Required action 1 » Put the stored entries listing, from the line containing "Chint tarjoaa kustannustehokkaat" through the final line of the listing, into a Markdown table with the columns "Row" and "Line". Number each row and leave out any blank lines.

== Document section ==

What’s at Stake in the Fight for $15?

On Wednesday morning, April 15, Amelia White left her Scarborough, ON apartment and began her trip downtown. Born in Jamaica, she’d moved with her mother to Lethbridge, AB in the ’70s. It was a lonely time; she remembers being the only black family in the small prairie city. The family soon moved to Winnipeg, where she lived until coming to Toronto five years ago. She likes the city but says she still isn’t used to the crowds.

A short time later, White was on a bustling Toronto street outside the Ministry of Labour, shoulder-to-shoulder with hundreds of others. The crowd – a mix of union members, students, and activists – was rallying under the banner of “$15 & Fairness,” calling for a higher minimum wage and legal protections to ensure decent work.

“We want $15 an hour so our families can be 10 per cent above the poverty line,” explains White, who earns $11.25 an hour at a local grocery store. “It would help tremendously. I wouldn’t have to worry about the rent or hydro. I can’t afford to do things that I want to do – going to the movies, seeing my friends for coffee. Nothing extravagant.”

White is a member of the Workers’ Action Centre (WAC), a community organization dedicated to organizing low-wage workers, which had planned the protest with a coalition of other groups, including the Ontario Federation of Labour, Health Providers Against Poverty, and the Canadian Federation of Students.

Unions and community groups held similar demonstrations in about a dozen cities across Canada. Worldwide, tens of thousands in over 40 countries participated in the April 15 mobilization. The events were inspired by the “Fight for $15” movement in the U.S., where low-wage workers, especially those in the fast-food industry, have managed to secure a $15 hourly wage in several West Coast cities.

Three weeks later, Canada’s minimum wage movement experienced an unexpected boost. On May 5, Albertans elected an NDP majority, unseating the long-ruling Progressive Conservatives. Premier Rachel Notley quickly reaffirmed her campaign commitment to be the first jurisdiction in Canada to have a $15 minimum wage. As of October 1, Alberta’s minimum wage increased from $10.20 to $11.20 an hour. By 2018 it will be $15.

===
== Data to use ==

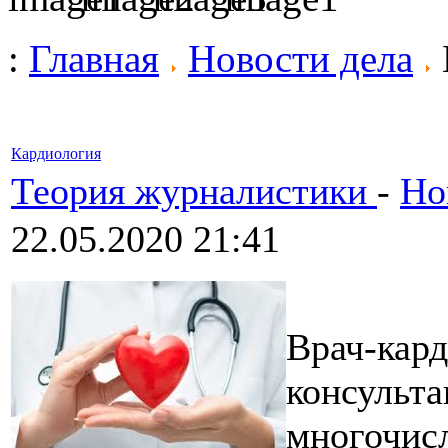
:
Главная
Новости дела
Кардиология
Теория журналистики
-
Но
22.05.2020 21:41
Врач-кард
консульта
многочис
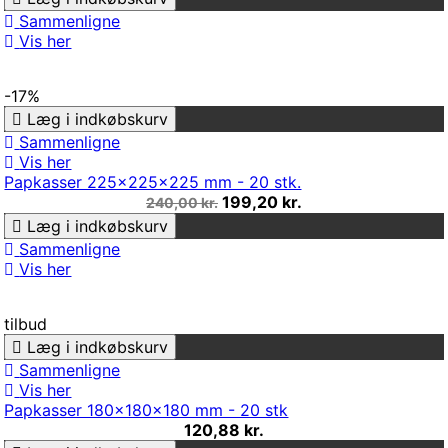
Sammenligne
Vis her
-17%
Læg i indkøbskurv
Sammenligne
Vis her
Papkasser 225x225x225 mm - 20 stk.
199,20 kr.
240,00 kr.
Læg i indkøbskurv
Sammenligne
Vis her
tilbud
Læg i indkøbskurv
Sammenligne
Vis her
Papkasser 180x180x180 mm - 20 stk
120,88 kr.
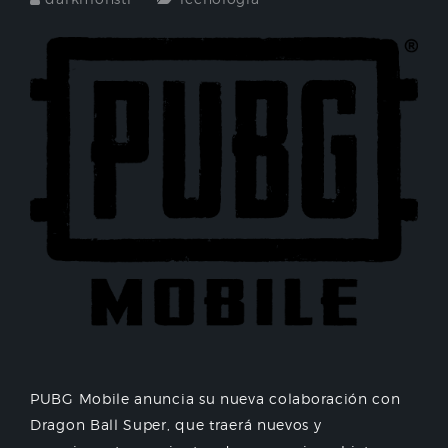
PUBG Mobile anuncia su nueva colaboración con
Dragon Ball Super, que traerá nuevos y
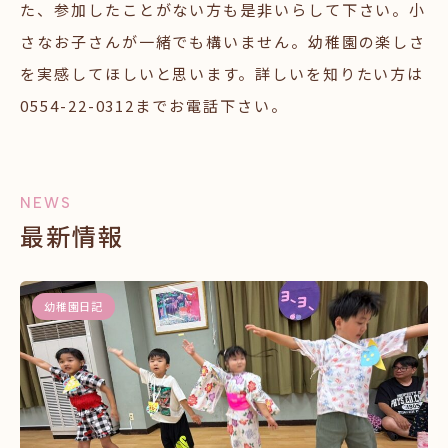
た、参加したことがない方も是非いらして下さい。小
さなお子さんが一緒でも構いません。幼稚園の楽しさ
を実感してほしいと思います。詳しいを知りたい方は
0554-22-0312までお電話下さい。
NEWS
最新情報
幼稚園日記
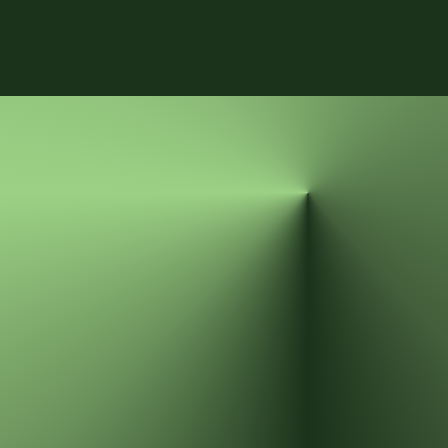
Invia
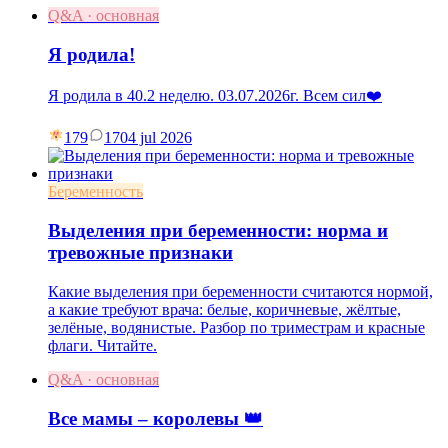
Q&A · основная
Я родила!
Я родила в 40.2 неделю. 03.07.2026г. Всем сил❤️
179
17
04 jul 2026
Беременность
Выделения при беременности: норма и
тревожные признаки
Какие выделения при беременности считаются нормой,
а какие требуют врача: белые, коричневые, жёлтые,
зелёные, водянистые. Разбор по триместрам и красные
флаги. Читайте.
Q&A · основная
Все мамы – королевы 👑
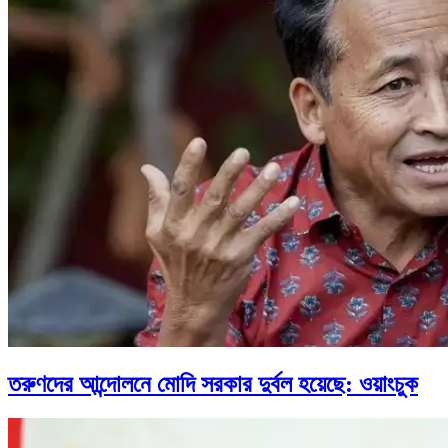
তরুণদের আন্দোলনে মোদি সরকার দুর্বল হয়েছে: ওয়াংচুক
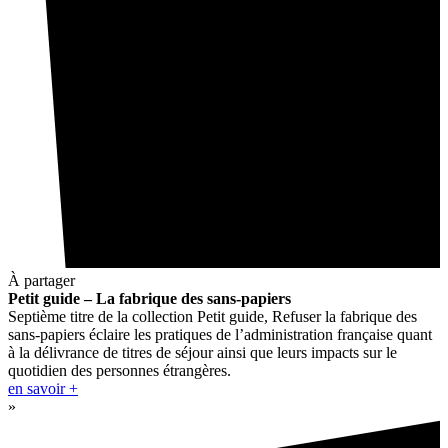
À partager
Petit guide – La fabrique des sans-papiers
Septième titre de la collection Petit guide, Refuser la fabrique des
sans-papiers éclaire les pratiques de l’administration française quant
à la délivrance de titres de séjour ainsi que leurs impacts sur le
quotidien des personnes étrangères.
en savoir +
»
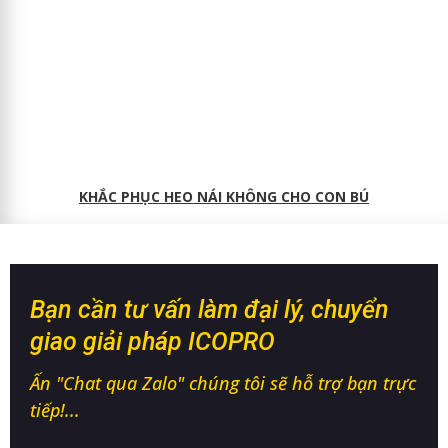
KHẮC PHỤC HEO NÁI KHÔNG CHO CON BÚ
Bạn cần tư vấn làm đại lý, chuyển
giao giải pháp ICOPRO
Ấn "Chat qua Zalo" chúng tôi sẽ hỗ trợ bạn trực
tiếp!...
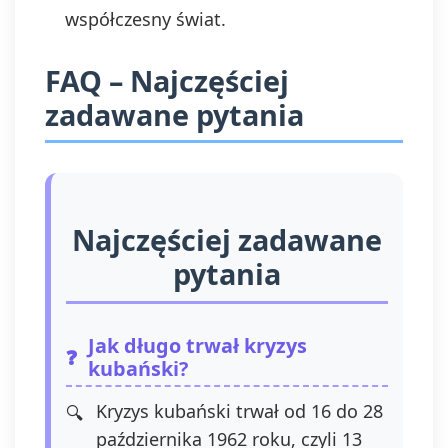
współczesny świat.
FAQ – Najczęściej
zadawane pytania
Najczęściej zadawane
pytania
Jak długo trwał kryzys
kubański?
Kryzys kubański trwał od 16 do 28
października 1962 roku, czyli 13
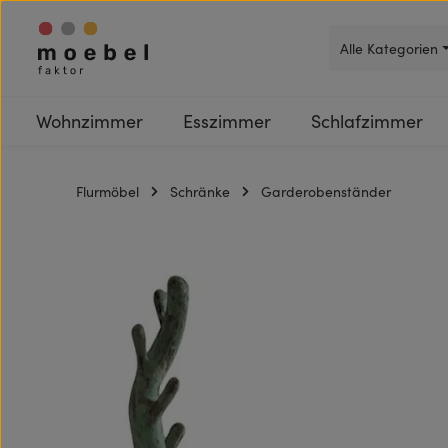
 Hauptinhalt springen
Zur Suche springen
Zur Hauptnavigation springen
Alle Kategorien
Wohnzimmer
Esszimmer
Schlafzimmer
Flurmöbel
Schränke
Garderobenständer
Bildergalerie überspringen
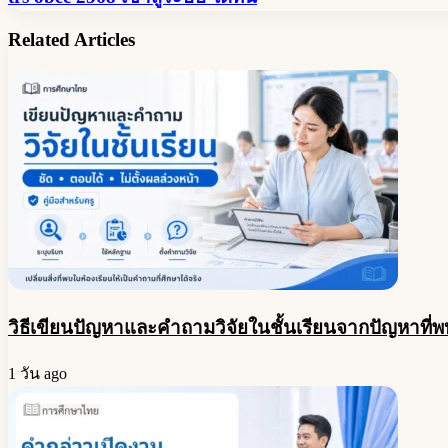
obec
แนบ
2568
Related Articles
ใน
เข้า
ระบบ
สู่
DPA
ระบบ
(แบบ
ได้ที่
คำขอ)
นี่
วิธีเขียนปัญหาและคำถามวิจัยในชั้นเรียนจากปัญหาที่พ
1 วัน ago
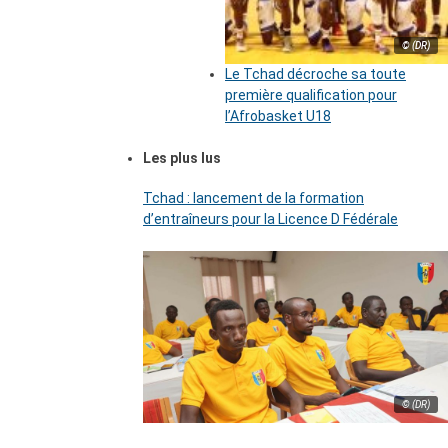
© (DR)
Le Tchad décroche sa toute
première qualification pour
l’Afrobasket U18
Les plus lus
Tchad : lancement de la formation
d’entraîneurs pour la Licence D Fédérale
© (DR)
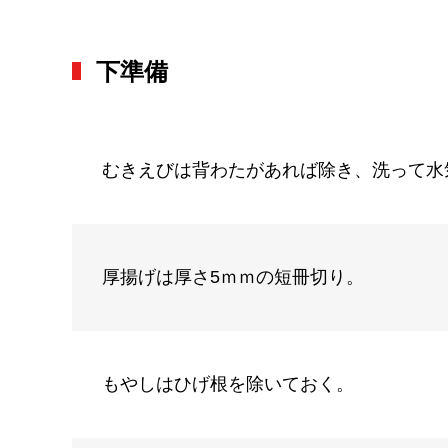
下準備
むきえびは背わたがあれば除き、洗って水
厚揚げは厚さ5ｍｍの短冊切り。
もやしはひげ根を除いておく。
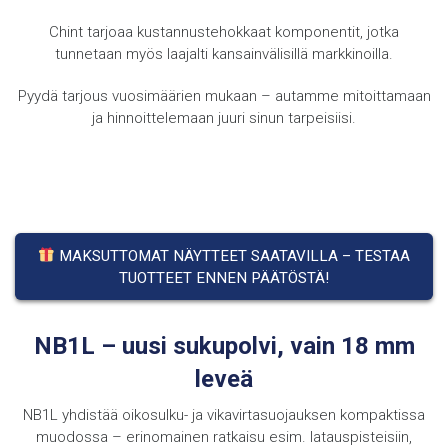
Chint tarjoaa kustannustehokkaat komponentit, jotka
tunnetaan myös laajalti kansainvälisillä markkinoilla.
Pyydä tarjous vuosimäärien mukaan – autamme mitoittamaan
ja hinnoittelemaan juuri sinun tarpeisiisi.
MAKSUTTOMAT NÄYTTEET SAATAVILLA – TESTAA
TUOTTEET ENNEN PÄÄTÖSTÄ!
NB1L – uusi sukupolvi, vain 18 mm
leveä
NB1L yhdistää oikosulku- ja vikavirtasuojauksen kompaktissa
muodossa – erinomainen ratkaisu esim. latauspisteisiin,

===

Required action 2 » Write the next part of the article on the fight for a $15 minimum wage, continuing from its final sentence.

Response 1 »
| Row | Line |
|---|---|
| 1 | Chint tarjoaa kustannustehokkaat komponentit, jotka |
| 2 | tunnetaan myös laajalti kansainvälisillä markkinoilla. |
| 3 | Pyydä tarjous vuosimäärien mukaan – autamme mitoittamaan |
| 4 | ja hinnoittelemaan juuri sinun tarpeisiisi. |
| 5 | MAKSUTTOMAT NÄYTTEET SAATAVILLA – TESTAA |
| 6 | TUOTTEET ENNEN PÄÄTÖSTÄ! |
| 7 | NB1L – uusi sukupolvi, vain 18 mm |
| 8 | leveä |
| 9 | NB1L yhdistää oikosulku- ja vikavirtasuojauksen kompaktissa |
| 10 | muodossa – erinomainen ratkaisu esim. latauspisteisiin, |

Response 2 »
Irene Lanzinger, B.C. Federation of Labour president, capturing the mood of many progressives in Canada, says that the workers in the U.S. and the changes in Alberta have inspired her organization’s own campaign for a $15 minimum wage. “If these places can do it, we can do it too. We’ve felt like we’ve been part of a bigger, North American or global campaign.”

Dollars and sense

Across Canada, almost seven per cent of workers make minimum wage. Of these workers, more than 40 per cent are under 20 years old. The right-wing Fraser Institute points to these numbers and argues that the issue only concerns “young people still living at home.” But the picture changes when you consider those who are being paid less than $15 an hour. Sixty per cent are 25 or older, and 35 per cent are over 40. Women make up 59 per cent of low-wage workers across Canada. Economist Sheila Block has found that in Ontario, racialized workers are 47 per cent more likely than the non-racialized population to be working for minimum wage; recent immigrants are also disproportionally represented.

“We were promised during our post-secondary education that we would have the ability to have these skilled jobs,” says Caitlin Davidson-King, a member of Unifor Local 3000 and chair of the B.C. Federation of Labour Young Workers’ Committee. “But our future holds minimum wage jobs.”

In Alberta, the Canadian Federation of Independent Business (CFIB) has led the charge against the incoming wage increase. They argue that the raise will result in a loss of between 50,000 to 180,000 jobs, due to increased costs to employers. And, they say, it won’t reduce poverty.

David Green, a professor at the Vancouver School of Economics at UBC and an international fellow at the Institute for Fiscal Studies in London, disagrees. In a study of the economic literature, he found that employment losses as a result of wage gain were focused primarily on teenagers and small numbers of young adults. For those over 24 years old, there was no discernable effect.

“Four years after the B.C. minimum wage increase, employment changed the same as the rest of Canada,” Green says. “In contrast, the Fraser Institute had said that one in six jobs would be lost.”

Across Canada, the gap between minimum wages and the low-income cut-off – the threshold at which people begin to spend more of their income on necessities than the average – leaves many full-time workers substantially below the poverty line.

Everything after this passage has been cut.